Werner Herzog: In Search of Ecstatic Truth
4 Wednesdays, May 1 to May 22, 2024, 6:30 to 9:30 pm
Instructor: Paul Wright, Ph.D., Main Line Classical Academy
Weaned on a rejection of Germany’s troubled wartime past and bedeviled by Germany’s partition in the Cold War, the iconoclastic filmmakers of the “New German Cinema” helped usher in a period of intense cultural renewal. Amid this cohort, Werner Herzog charted his own unique path through a series of often absurdist films that continue to resonate today.
Our course will begin with Herzog’s anarchic early feature, Even Dwarfs Started Small (1970). A study in social rebellion in the face of institutionalized conformity, the tale builds on older films like Tod Browning’s Freaks, blending an exploitation sensibility with social critique. We then turn to one of the director’s collaborations with mercurial actor Klaus Kinski in Herzog’s surreal take on Spanish colonialism, Aguirre, the Wrath of God (1972). We’ll journey to Herzog’s funhouse version of modern America in Stroszek (1977), as strange a “road picture” as one will encounter, following a Berlin street performer in search of new horizons in the United States. We’ll close with Herzog’s 2016 documentary, Lo & Behold: Reveries of the Connected World.
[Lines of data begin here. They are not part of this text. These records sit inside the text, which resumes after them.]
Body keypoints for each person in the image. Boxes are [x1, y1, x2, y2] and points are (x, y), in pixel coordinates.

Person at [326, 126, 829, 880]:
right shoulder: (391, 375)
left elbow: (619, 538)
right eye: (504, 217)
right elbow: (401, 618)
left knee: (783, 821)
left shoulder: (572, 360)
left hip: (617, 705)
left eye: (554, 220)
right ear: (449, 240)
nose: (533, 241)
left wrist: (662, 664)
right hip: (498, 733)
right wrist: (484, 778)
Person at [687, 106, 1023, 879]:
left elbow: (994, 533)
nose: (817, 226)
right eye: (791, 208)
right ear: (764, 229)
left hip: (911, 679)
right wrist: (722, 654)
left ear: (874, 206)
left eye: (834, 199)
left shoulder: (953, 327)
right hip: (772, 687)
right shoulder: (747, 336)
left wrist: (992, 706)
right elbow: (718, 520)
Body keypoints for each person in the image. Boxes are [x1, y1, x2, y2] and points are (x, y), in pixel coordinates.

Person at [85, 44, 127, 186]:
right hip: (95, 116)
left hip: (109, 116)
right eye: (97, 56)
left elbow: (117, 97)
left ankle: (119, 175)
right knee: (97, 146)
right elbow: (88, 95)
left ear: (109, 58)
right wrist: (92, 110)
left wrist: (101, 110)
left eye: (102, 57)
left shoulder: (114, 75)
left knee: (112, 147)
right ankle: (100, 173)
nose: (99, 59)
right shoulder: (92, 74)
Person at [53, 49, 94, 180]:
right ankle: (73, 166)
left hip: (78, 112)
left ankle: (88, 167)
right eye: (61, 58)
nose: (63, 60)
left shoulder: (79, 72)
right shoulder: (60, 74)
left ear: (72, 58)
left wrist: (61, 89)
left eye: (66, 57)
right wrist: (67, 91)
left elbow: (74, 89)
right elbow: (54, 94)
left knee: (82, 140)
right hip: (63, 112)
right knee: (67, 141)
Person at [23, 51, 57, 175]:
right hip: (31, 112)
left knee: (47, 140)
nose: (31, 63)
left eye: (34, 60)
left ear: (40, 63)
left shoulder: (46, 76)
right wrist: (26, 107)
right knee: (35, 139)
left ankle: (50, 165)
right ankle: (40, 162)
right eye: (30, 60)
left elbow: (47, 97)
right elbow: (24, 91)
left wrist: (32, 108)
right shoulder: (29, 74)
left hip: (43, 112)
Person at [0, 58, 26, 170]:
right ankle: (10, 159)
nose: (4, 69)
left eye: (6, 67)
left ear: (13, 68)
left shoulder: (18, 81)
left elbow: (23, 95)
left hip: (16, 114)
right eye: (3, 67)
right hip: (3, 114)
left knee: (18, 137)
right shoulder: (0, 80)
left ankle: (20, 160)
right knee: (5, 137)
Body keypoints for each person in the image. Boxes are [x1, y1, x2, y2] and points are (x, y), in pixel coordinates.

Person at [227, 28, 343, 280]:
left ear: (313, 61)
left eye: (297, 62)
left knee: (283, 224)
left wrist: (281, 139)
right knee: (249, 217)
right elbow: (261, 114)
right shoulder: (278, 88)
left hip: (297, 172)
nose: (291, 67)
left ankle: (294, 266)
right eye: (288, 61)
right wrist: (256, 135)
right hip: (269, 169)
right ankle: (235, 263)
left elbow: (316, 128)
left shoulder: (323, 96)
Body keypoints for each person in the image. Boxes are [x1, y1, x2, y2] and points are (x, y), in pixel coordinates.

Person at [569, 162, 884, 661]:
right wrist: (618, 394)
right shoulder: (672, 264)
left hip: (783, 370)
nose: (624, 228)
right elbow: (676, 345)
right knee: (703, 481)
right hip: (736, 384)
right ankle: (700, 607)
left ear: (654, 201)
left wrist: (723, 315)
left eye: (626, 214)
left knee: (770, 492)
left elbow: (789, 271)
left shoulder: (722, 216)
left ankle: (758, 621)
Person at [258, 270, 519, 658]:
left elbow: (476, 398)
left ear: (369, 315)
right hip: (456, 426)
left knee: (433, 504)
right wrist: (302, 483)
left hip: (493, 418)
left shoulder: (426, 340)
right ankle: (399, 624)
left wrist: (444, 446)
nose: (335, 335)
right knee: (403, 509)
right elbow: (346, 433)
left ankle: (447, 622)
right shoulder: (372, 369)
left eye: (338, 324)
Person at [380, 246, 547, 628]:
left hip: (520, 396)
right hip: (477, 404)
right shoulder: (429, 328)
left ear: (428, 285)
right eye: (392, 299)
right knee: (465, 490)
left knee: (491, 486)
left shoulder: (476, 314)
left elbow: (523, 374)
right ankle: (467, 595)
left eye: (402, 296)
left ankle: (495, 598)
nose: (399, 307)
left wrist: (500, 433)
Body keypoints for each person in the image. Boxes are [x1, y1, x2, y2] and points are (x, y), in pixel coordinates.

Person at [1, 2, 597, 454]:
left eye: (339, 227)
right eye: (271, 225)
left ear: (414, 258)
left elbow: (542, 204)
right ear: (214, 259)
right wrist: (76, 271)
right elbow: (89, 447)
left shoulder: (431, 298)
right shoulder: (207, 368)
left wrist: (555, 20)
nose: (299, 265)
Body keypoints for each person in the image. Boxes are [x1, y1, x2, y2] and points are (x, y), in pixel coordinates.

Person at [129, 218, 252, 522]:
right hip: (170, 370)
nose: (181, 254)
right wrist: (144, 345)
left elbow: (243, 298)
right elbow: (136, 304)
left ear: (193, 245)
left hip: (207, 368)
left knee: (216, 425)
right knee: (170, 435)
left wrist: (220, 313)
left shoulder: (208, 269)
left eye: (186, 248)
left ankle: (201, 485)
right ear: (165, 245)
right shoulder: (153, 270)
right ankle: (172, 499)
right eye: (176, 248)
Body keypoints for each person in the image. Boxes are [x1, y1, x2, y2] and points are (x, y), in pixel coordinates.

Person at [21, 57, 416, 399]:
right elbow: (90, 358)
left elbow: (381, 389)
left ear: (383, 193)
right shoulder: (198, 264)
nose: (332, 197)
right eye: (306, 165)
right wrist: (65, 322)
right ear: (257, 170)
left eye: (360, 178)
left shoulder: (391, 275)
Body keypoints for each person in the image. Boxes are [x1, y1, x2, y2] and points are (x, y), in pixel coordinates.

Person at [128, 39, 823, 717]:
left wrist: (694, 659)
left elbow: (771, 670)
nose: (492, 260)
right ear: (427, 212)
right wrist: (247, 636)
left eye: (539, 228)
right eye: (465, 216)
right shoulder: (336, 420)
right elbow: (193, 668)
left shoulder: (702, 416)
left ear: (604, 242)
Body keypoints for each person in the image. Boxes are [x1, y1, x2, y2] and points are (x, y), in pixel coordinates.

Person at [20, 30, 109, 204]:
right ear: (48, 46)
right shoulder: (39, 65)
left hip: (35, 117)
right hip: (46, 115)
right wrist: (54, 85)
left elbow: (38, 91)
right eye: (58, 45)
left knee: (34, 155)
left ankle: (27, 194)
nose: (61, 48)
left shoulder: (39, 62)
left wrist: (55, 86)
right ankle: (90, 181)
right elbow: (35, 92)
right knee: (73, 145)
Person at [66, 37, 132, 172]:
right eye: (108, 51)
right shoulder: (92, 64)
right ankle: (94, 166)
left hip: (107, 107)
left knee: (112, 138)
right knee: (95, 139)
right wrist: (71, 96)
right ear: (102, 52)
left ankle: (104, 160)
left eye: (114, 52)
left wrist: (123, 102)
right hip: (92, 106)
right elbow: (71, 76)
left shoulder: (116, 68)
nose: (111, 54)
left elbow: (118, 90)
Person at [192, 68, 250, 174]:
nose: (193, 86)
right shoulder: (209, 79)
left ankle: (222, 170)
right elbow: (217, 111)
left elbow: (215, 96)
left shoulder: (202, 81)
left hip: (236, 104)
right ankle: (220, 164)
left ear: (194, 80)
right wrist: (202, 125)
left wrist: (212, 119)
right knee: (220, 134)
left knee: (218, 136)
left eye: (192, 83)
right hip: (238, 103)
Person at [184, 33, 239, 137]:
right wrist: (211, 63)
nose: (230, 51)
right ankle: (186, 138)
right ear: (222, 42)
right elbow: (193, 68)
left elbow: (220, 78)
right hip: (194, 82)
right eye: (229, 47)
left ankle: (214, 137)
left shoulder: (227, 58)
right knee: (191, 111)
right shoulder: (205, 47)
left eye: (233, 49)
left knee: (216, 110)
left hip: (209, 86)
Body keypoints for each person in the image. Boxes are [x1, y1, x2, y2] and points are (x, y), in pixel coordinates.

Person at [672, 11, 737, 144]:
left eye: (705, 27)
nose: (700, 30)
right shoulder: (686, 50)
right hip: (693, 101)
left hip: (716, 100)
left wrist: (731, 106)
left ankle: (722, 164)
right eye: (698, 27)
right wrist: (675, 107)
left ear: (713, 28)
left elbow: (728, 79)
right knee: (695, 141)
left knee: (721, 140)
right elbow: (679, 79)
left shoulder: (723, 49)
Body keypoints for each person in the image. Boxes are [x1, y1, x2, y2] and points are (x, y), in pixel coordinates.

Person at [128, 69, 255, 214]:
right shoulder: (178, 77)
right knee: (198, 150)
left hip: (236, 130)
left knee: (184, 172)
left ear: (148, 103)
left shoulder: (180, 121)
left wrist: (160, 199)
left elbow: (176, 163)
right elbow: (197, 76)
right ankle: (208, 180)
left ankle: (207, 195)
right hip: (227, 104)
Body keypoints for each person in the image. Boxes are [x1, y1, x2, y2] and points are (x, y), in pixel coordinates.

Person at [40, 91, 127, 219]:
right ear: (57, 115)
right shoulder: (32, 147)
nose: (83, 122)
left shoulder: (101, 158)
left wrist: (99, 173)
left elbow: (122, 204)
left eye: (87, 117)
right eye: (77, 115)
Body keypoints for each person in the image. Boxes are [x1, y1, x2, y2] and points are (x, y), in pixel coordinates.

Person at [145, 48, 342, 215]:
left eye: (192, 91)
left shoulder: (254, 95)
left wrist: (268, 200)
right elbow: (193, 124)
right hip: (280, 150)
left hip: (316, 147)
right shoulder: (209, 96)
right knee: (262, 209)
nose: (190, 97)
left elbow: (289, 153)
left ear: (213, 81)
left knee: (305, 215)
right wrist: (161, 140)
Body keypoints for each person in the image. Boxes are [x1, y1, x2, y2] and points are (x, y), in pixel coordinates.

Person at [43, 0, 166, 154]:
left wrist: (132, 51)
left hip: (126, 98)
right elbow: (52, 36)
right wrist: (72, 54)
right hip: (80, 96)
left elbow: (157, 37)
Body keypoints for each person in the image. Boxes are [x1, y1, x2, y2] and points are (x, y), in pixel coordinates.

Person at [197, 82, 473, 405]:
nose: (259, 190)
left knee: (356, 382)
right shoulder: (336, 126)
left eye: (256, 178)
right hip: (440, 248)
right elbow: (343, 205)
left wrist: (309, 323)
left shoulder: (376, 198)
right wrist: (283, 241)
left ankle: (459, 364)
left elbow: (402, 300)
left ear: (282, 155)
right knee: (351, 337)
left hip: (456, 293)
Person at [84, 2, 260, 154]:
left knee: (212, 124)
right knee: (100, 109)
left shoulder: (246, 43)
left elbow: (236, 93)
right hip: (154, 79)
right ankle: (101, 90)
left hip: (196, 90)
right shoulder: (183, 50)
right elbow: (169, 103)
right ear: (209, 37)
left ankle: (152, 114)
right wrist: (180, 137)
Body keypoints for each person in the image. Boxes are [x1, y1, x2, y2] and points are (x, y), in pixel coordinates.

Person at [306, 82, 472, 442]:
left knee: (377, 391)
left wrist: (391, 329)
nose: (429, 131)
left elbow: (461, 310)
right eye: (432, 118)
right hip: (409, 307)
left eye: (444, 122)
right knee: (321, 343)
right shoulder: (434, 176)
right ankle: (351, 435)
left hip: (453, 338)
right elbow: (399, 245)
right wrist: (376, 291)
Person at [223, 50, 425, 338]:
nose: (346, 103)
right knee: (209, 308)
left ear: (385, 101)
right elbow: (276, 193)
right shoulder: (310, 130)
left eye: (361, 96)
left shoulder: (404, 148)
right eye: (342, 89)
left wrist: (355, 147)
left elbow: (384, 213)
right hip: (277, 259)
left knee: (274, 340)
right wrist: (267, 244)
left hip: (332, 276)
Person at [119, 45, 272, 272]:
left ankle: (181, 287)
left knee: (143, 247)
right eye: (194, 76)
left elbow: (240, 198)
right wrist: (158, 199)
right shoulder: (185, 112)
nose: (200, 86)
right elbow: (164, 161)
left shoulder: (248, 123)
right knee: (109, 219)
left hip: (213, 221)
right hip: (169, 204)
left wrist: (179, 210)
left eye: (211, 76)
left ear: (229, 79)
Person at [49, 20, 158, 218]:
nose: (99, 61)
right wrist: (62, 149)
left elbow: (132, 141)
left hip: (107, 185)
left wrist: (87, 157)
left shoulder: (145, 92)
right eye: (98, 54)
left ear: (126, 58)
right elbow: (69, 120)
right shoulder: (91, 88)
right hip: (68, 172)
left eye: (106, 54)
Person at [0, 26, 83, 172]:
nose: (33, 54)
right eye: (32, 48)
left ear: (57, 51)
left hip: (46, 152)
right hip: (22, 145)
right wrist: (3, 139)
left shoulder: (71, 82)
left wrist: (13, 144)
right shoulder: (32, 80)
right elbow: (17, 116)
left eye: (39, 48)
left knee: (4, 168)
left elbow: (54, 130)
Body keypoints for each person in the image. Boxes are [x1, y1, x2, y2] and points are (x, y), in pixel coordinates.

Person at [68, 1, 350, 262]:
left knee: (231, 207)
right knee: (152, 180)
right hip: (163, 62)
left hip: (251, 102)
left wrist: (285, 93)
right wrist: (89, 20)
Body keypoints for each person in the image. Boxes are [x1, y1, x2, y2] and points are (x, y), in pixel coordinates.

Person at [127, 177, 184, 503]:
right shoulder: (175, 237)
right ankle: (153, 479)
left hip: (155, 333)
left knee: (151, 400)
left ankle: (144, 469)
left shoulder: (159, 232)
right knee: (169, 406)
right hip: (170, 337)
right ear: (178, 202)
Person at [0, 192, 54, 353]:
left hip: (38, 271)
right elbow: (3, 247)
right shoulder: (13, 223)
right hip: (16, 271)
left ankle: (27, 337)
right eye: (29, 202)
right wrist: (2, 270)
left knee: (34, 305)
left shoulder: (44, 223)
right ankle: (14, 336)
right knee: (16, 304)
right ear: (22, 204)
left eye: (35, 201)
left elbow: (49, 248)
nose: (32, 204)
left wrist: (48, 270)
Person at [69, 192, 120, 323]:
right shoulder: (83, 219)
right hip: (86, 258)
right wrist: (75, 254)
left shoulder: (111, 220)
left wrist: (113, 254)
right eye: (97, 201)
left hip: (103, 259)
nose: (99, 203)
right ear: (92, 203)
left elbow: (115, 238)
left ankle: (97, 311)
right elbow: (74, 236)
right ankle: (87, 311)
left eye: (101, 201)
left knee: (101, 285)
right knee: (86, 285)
A thoughtful confrontation with the effects of the internet, artificial intelligence, and robotics on consciousness, Herzog’s film anticipates our current anxieties over emerging technologies that portend a redefinition of our own humanity.
Each of these films reminds us that, from his earliest efforts to his most recent, Herzog has explored unsettling paradoxes in the very project of being human, especially when we presume to be in control of our world, our identity, and our destiny.